Kedua, diperlukan tim konselor sekolah karena, sebagaimana dianalisis, guru yang menjabat sebagai konselor sekolah menciptakan peran ganda yang membuat siswa merasa cemas. Selain itu, guru yang menjabat sebagai konselor sekolah tidak akan memiliki keterampilan, pengetahuan, dan antusiasme yang memadai untuk pekerjaan konseling sekolah seperti mereka yang terlatih dengan baik. Bahkan, beberapa instrumen dalam psikologi seperti kuesioner, skala, tes, dll. hanya perlu digunakan oleh orang yang terlatih dengan baik di bidang tersebut. Padahal, instrumen-instrumen ini sangat diperlukan untuk mengidentifikasi kasus-kasus anak yang berisiko mengalami perundungan di sekolah sejak dini.

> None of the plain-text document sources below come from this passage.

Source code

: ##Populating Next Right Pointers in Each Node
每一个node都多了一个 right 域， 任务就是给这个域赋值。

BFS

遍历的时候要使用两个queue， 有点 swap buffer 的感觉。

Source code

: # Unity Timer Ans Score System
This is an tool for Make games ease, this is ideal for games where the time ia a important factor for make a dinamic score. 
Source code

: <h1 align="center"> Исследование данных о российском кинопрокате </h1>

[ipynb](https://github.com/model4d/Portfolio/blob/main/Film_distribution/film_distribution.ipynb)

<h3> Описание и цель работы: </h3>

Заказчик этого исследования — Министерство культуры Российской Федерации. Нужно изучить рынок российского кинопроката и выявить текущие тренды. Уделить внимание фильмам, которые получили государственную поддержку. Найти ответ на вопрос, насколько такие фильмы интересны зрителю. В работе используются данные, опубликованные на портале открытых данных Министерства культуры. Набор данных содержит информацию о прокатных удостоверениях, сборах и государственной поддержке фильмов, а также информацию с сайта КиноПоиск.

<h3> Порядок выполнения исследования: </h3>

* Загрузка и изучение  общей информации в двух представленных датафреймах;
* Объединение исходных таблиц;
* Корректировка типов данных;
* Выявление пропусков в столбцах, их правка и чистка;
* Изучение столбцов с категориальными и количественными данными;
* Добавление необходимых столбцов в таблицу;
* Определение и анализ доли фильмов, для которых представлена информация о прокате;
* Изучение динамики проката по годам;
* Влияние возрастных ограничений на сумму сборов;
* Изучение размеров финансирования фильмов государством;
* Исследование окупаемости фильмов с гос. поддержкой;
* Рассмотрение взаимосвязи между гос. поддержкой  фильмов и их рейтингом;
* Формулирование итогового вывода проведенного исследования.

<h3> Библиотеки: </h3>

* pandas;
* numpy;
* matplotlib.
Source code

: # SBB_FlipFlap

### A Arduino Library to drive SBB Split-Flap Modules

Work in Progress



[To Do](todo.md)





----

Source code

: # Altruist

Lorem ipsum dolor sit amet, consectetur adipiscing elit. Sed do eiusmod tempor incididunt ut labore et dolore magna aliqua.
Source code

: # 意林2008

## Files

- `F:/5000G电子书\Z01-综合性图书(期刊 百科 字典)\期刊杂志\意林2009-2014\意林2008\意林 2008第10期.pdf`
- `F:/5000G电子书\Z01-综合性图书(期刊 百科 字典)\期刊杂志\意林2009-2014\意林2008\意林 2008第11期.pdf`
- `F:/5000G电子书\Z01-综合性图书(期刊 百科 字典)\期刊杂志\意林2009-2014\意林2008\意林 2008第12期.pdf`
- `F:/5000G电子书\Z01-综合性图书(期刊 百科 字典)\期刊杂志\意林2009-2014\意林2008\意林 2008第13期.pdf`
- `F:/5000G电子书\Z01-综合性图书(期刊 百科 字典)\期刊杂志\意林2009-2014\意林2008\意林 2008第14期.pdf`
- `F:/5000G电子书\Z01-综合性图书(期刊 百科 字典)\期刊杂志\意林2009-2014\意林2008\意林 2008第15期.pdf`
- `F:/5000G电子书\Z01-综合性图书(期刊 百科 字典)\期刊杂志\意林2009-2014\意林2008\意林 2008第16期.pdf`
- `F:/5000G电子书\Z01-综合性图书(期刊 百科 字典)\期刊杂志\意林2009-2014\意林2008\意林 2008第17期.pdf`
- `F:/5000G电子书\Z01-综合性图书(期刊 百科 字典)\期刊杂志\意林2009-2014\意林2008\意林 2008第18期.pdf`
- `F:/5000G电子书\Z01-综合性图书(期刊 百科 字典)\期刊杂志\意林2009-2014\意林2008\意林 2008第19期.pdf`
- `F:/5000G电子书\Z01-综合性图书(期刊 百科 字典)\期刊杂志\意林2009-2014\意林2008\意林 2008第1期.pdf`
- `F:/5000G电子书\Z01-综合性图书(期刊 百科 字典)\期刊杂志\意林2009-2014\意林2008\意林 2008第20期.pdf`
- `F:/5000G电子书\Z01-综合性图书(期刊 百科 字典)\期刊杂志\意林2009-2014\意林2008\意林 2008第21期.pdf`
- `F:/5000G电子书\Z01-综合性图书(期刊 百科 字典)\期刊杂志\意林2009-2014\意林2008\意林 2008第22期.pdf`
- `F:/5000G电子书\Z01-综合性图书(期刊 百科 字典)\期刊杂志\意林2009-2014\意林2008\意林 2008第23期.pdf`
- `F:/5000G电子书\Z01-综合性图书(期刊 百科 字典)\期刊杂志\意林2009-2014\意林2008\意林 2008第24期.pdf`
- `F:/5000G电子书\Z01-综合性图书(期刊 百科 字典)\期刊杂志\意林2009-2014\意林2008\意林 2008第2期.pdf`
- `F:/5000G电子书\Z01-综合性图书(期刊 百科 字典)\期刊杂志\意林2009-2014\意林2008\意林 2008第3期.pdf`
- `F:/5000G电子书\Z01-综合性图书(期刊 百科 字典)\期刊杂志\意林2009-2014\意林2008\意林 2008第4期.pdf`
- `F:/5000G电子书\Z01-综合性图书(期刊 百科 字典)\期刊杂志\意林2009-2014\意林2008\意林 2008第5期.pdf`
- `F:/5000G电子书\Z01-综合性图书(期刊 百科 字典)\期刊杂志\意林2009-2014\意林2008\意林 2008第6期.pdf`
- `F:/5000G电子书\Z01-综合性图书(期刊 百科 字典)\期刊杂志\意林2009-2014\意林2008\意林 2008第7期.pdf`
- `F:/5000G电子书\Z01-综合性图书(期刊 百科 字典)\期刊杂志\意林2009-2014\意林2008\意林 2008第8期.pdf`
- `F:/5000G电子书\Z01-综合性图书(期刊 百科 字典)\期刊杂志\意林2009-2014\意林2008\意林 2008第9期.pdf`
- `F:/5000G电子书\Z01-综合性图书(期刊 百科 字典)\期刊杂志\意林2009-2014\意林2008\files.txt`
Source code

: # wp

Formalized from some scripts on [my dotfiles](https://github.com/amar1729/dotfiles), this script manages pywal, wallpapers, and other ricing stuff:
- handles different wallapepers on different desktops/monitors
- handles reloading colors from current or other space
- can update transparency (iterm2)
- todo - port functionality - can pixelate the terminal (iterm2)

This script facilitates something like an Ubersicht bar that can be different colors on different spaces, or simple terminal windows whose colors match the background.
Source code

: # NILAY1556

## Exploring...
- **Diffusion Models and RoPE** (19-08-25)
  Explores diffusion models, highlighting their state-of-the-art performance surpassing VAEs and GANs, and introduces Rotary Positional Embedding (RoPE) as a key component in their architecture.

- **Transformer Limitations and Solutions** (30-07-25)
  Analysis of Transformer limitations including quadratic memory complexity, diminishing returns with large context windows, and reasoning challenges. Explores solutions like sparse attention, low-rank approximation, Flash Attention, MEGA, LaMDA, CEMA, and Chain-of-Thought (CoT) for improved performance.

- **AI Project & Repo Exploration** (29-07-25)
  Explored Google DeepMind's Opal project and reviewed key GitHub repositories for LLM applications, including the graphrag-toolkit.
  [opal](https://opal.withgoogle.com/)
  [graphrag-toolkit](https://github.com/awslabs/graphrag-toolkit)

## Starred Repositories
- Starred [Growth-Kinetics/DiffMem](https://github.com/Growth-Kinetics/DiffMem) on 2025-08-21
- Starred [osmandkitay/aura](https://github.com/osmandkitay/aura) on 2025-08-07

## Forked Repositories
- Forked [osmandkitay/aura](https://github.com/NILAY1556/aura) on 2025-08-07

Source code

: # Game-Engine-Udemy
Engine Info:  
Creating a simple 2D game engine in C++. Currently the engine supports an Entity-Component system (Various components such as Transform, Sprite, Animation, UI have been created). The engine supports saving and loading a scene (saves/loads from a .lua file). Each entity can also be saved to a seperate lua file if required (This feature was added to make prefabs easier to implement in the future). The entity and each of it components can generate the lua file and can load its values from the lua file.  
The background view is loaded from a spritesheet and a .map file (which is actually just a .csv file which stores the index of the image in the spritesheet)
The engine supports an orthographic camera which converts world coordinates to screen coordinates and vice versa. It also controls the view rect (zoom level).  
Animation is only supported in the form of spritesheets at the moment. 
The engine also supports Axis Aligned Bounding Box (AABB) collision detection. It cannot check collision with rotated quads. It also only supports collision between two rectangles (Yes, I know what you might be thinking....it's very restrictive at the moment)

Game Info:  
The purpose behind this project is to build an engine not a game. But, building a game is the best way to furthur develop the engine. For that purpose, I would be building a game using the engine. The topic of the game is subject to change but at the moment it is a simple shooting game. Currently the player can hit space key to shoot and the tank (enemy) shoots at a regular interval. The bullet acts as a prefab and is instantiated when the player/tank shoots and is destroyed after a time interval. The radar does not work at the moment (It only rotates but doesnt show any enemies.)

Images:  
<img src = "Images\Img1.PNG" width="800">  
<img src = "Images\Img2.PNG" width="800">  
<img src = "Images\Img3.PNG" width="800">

Ketiga, perlu memperkuat kegiatan survei dan penelitian tentang perundungan di sekolah untuk mendapatkan data yang sistematis. Bersamaan dengan itu, melalui berbagi data secara anonim, kita dapat segera mendeteksi risiko siswa yang dirundung, sehingga dapat memberikan respons yang tepat waktu. Universitas dan dinas pendidikan perlu membangun jaringan dukungan psikologis sekolah agar dalam kasus gangguan psikologis pascaperundungan, seperti kecemasan dan depresi, dapat dialihkan kepada organisasi dan individu yang memiliki fungsi yang sesuai.
Pada akhirnya, sambil menunggu perubahan sistemik dari atas ke bawah, berfungsinya model pencegahan penindasan di sekolah akan bergantung pada antusiasme dan minat guru, orang tua, dan sekolah.
Sekolah, dengan mengandalkan sumber daya yang dimilikinya, dapat mengundang konselor sekolah luar untuk berkolaborasi. Guru, dengan antusiasme mereka, dapat menyelenggarakan jam khusus tentang perundungan di sekolah untuk membantu siswa mengenali tanda-tanda awal perundungan dan dengan berani memberi tahu guru. Orang tua juga perlu lebih memperhatikan kehidupan anak-anak mereka, tidak hanya di sekolah tetapi juga di grup media sosial.